> Complete the following
a. Translate this sentence from the Google school-service discussion into Spanish: "Two Swedish researchers have torn into Google's free school service, accusing the online giant of purposefully misleading users in order to continue profiting from the sale of children's data."
b. Substitute "academics" for "researchers" in the stretch of the Google school-service discussion from "And is anyone" through "data-raped: ☑ )".

Passage section start

And is anyone surprised?
With Google, Facebook et al, you *are* the product...
Two Swedish researchers have torn into Google's free school service, accusing the online giant of purposefully misleading users in order to continue profiting from the sale of children's data. Maria Lindh and Jan Nolin from the University of Borås have published a research paper [note: paid access] that digs into the policies …
Right, but it shouldn't be legal. We need to tear up all the "safe harbour" nonsense, and put the squeeze on the privacy invaders.
I know the yanks won't like it, but its high time we get some serious consumer protection, to protect us against "free" trojan horses. Shooting yourself in the privacy foot should be way harder than ticking a box saying you agree.
( Untick the box if you don't wish to be data-raped: ☑ )
I totally agree that we need transparency over how Google et al use their users' data. But it should equally hardly be a surprise to anyone, and certainly not a school board, that a commercial organisation can't possibly supply its services free of charge without having some otter way of recouping its costs and ultimately profiting.
If Google was supplying services under a given condition then it is up to Google to honour that condition, not for the school board to try to second-guess what Google might be up to in the background. If Google could not supply the service without slurping, then they should have said so when the contract was offered so that the school board could weigh the risks.
What this all effectively means is that the next time that Google offers anything "free-of-charge", the proposed beneficiaries will probably run in the opposite direction (or at least pin Google down in the fine print so they can't try this stunt again)
I know the yanks won't like it, but its high time we get some serious consumer protection, to protect us against "free" trojan horses
I can't speak for the rest of the people here in the States, but I believe most would agree that some serious protection is needed and not the lip service we've been getting from our government minions who are doing the corporate's bidding.
But, the authors argue, Google is able to say it does not sell its users' "data" – but it is not the day-to-day data it profits from, but rather the longer-term "monitoring of behavior" where it creates "algorithmic identities of individual users" by combining collected and personal information.
Does this mean that Google does not create tracking profile of the users, but still shows ads related to queries...?

Passage section end
Material provided section start

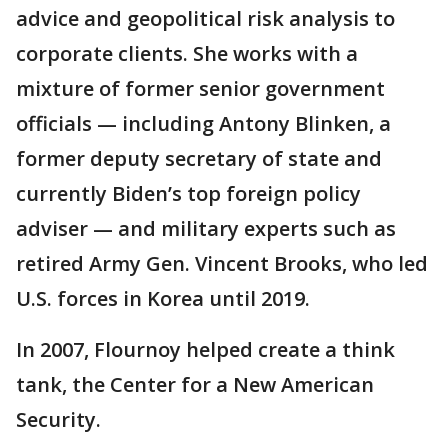
advice and geopolitical risk analysis to
corporate clients. She works with a
mixture of former senior government
officials — including Antony Blinken, a
former deputy secretary of state and
currently Biden’s top foreign policy
adviser — and military experts such as
retired Army Gen. Vincent Brooks, who led
U.S. forces in Korea until 2019.
In 2007, Flournoy helped create a think
tank, the Center for a New American
Security.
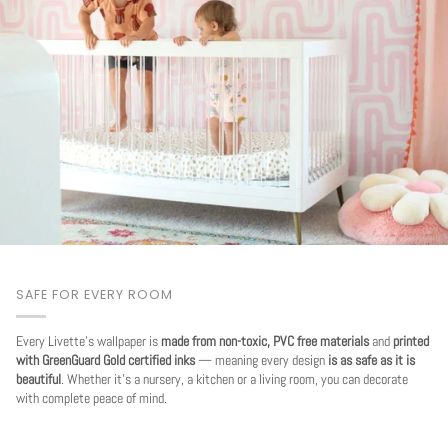
SAFE FOR EVERY ROOM
Every Livette's wallpaper is
made from non-toxic, PVC free materials
and
printed
with GreenGuard Gold certified inks
— meaning every design
is as safe as it is
beautiful
. Whether it's a nursery, a kitchen or a living room, you can decorate
with complete peace of mind.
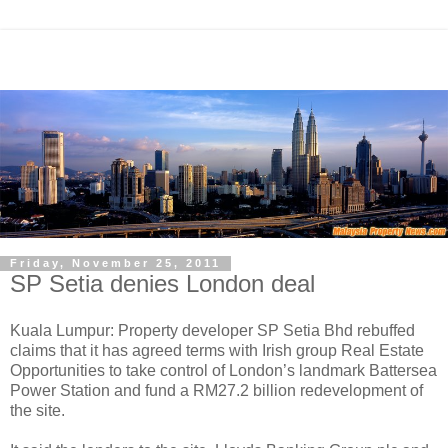
Friday, November 25, 2011
SP Setia denies London deal
Kuala Lumpur: Property developer SP Setia Bhd rebuffed
claims that it has agreed terms with Irish group Real Estate
Opportunities to take control of London’s landmark Battersea
Power Station and fund a RM27.2 billion redevelopment of
the site.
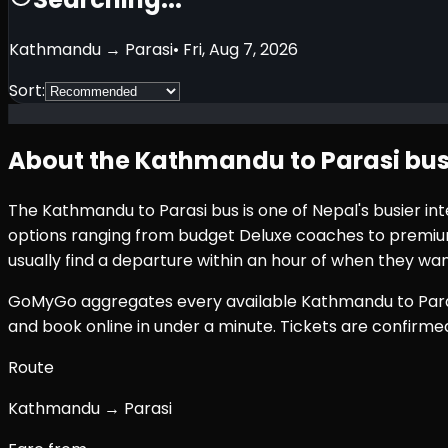
Kathmandu
→
Parasi
•
Fri, Aug 7, 2026
Sort:
About the
Kathmandu
to
Parasi
bus
The
Kathmandu
to
Parasi
bus is one of Nepal's busier i
options ranging from budget Deluxe coaches to premium 
usually find a departure within an hour of when they wan
GoMyGo aggregates every available
Kathmandu
to
Par
and book online in under a minute. Tickets are confirm
Route
Kathmandu → Parasi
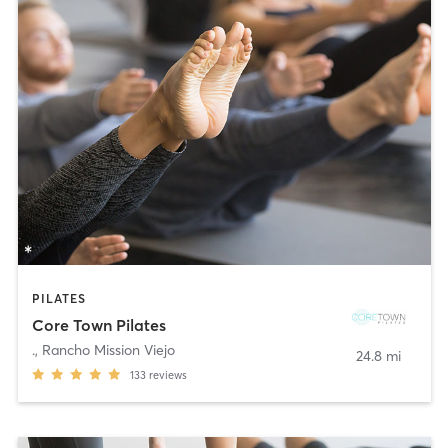
PILATES
Core Town Pilates
.
,
Rancho Mission Viejo
24.8 mi
133
reviews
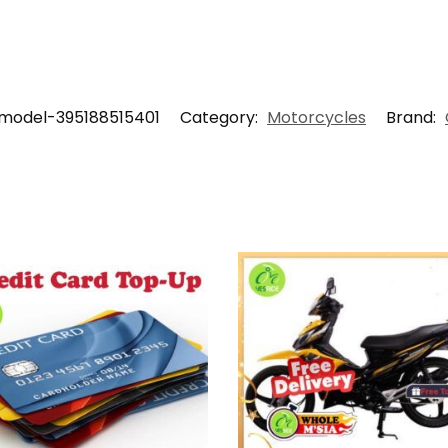
model-395188515401
Category:
Motorcycles
Brand:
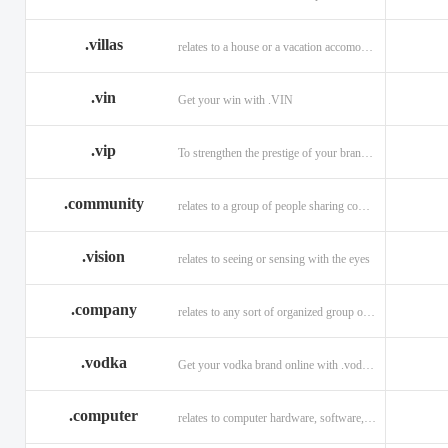
.villas
relates to a house or a vacation accomodation in an exotic destination.
.vin
Get your win with .VIN
.vip
To strengthen the prestige of your brand with .VIP
.community
relates to a group of people sharing common interests and/or values.
.vision
relates to seeing or sensing with the eyes
.company
relates to any sort of organized group or business.
.vodka
Get your vodka brand online with .vodka domains
.computer
relates to computer hardware, software, and computer related careers.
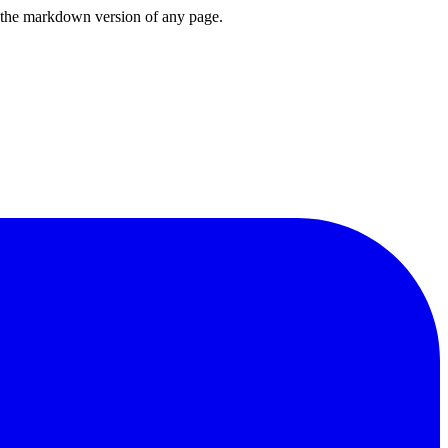
or the markdown version of any page.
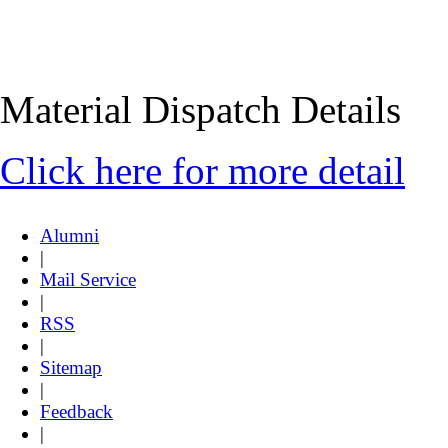
Material Dispatch Details
Click here for more detail
Alumni
|
Mail Service
|
RSS
|
Sitemap
|
Feedback
|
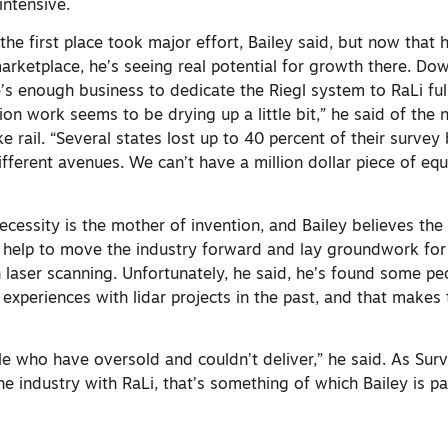
ntensive.
the first place took major effort, Bailey said, but now that 
rketplace, he’s seeing real potential for growth there. Down
s enough business to dedicate the Riegl system to RaLi full
tion work seems to be drying up a little bit,” he said of the 
e rail. “Several states lost up to 40 percent of their surve
different avenues. We can’t have a million dollar piece of eq
cessity is the mother of invention, and Bailey believes the
l help to move the industry forward and lay groundwork for 
n laser scanning. Unfortunately, he said, he’s found some pe
xperiences with lidar projects in the past, and that makes 
e who have oversold and couldn’t deliver,” he said. As Sur
he industry with RaLi, that’s something of which Bailey is par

Material provided section end

> Exercise responses
a. Dos investigadores suecos han arremetido contra el servicio escolar gratuito de Google, acusando al gigante de internet de engañar deliberadamente a los usuarios para seguir lucrándose con la venta de datos de niños.

b.
And is anyone surprised?
With Google, Facebook et al, you *are* the product...
Two Swedish academics have torn into Google's free school service, accusing the online giant of purposefully misleading users in order to continue profiting from the sale of children's data. Maria Lindh and Jan Nolin from the University of Borås have published a research paper [note: paid access] that digs into the policies …
Right, but it shouldn't be legal. We need to tear up all the "safe harbour" nonsense, and put the squeeze on the privacy invaders.
I know the yanks won't like it, but its high time we get some serious consumer protection, to protect us against "free" trojan horses. Shooting yourself in the privacy foot should be way harder than ticking a box saying you agree.
( Untick the box if you don't wish to be data-raped: ☑ )